Not surprisingly, the estimated frequency of summertime sleet is drastically lower over land, but a close look at the image above reveals that the "offshore" region of higher frequency also extends over Barter Island (on the north side of the river delta region protruding north on the far northeastern coast).  ERA5 shows a 1991-2020 mean of about 50 hours per summer with sleet as the dominant precipitation type (subject to precipitation rate) at Kaktovik.

Here's a chart of the annual June-August frequency of the six ERA5 precipitation type categories at a grid cell location very close to Kaktovik:

The long-term increase in the dominance of rain reflects the multi-decadal warming trend.  Similar trends are seen if we take the area-average over a box encompassing the northern North Slope and nearby waters: all "wintry" precipitation types have decreased in frequency in recent years.

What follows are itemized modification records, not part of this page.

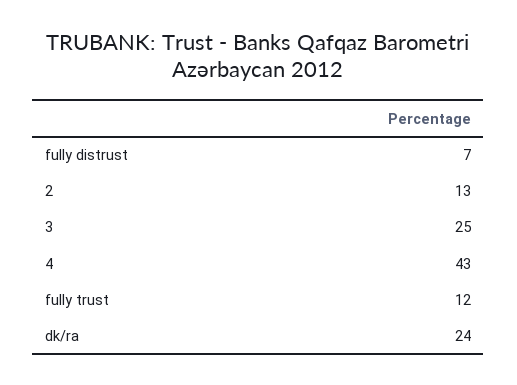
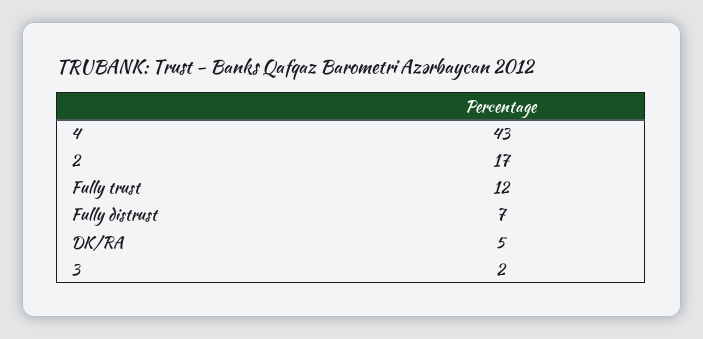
2: 13 -> 17
3: 25 -> 2
dk/ra: 24 -> 5

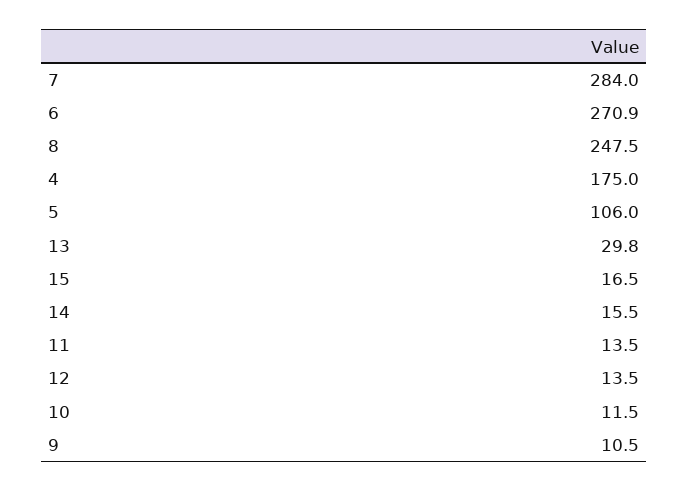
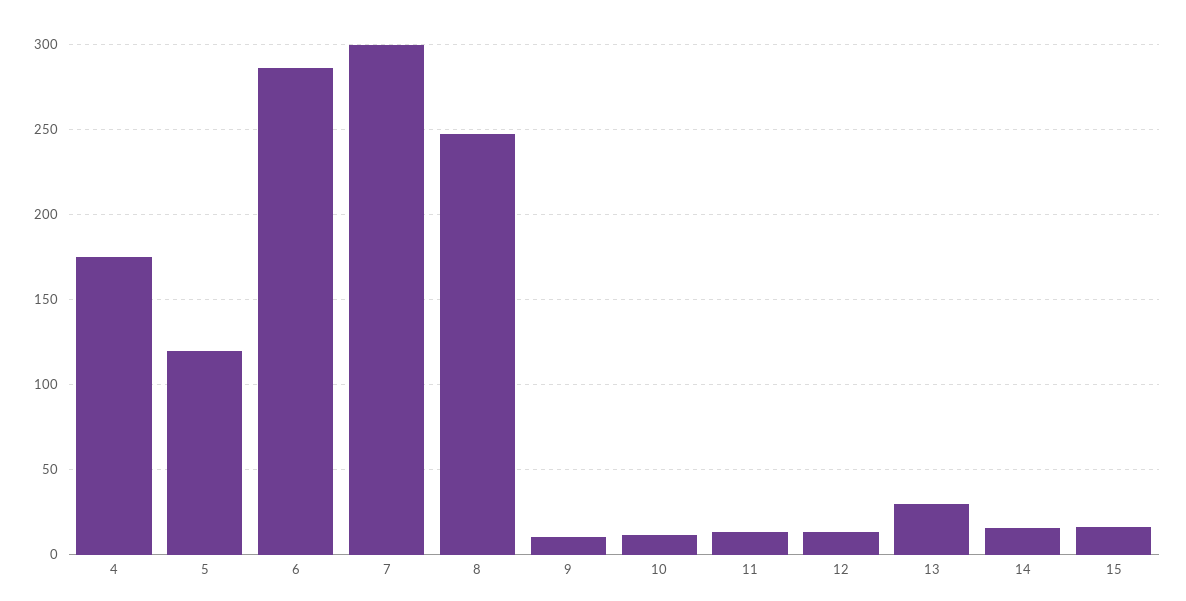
7: 284 -> 300
6: 270.9 -> 285
5: 106 -> 120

Interestingly, the same is not true over the Arctic Ocean farther to the north of Alaska: the ERA5 data suggests that snow and other icy precipitation types have become more common at the expense of rain in recent years:

Here are the annual values for a 74-78°N area-average well to the north of Alaska:

There seems to have been a notable change in 2007, which was a very big melt year for Arctic sea ice.  It's not clear to me why more open ocean would produce more, not less, wintry precipitation in summer; more investigation of the model temperature profiles would be required to explain what's going on here.